Monday, June 8, 2015

L'HOMME QU'ON AIMAIT TROP
(IN THE NAME OF MY DAUGHTER)

Greenbelt 3 Cinemas


1976 when the casino wars was in full swing in Nice (the French Riviera), Agnes Le Roux returns home. After a failed marriage and doing humanitarian work in Africa, she is eager to claim her inheritance so she can start anew. 

Renee Le Roux, her mother and the owner of Le Palais de la Mediterranee casino is hesitant as her company is having financial troubles. Through the prodding of an ambitious lawyer named Maurice Agnelet, Agnes betrays her mother by selling her shares to her mother's rival, a mafia type who is taking over the whole area. 

Aside from featuring the estranged relationship between mother and daughter, the passionate affair between Agnes and Maurice (who is twice her age), the later part of the film turns into a court-room drama. 
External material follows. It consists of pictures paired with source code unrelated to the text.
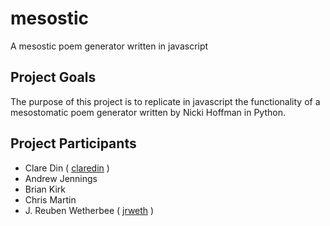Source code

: # mesostic
A mesostic poem generator written in javascript

## Project Goals
The purpose of this project is to replicate in javascript the functionality of a mesostomatic poem generator written by Nicki Hoffman in Python.  

## Project Participants
- Clare Din ( [claredin](https://github.com/claredin) )
- Andrew Jennings
- Brian Kirk
- Chris Martin
- J. Reuben Wetherbee ( [jrweth](http://github.com/jrweth) )
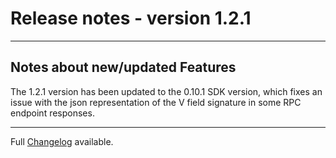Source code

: # Release notes - version 1.2.1
---

## Notes about new/updated Features
The 1.2.1 version has been updated to the 0.10.1 SDK version, which fixes an issue with the json representation of the V field signature in some RPC endpoint responses.

---
Full [Changelog](/CHANGELOG.md) available.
Apparently after her mother's casino closes down and her affair with Maurice ends, Agnes suffers from severe depression. Much to the chagrin of her mother, a despondent Agnes tried to kill herself. A few months after she disappears. Renee is convinced Maurice killed her daughter, even though there were no witnesses and her body was never found, the case dragged on for years. 

The cinematography is very scenic, given that it is filmed in the French Riviera. The wardrobe though looks quite modern as there are no flare pants, long sideburns nor any flowery/hippie fashion style. 

One cannot pinpoint whether it's a thriller, mystery, romance or a court-room drama. Or a bad mix of all these genres. In the same manner, the original French title which translates roughly to "The Man Who Was Much Loved" doesn't coincide with its English title "In the Name of My Daughter".  Confusing.

Catherine Deneuve as I have mentioned before is still a stunning presence. As Renee La Roux, the pain and anguish over the disappearance of her only daughter is visceral and poignant. Guillaume Canet's boyish appearance makes it hard to believe that he is much older than Agnes. The main draw is the brilliant performance of Adele Haenel as the intense yet fiercely independent daughter, she captures the essence of the troubled Agnes with subtle conviction.

At the end of the film, we are told that a year after Maurice was acquitted, he lost an appeal and was sentenced to 20 years. Last year 2014 in the third trial on the case, Maurice's son accused his father of killing Agnes Le Roux in Italy and he was sentenced to another 20 years.

Really tragic, if you ask me. More so for Renee Le Roux as her daughter's body was never found. The case remains yet another unsolved mystery with no clear resolution nor closure which pretty much echoes the way this film unfolded.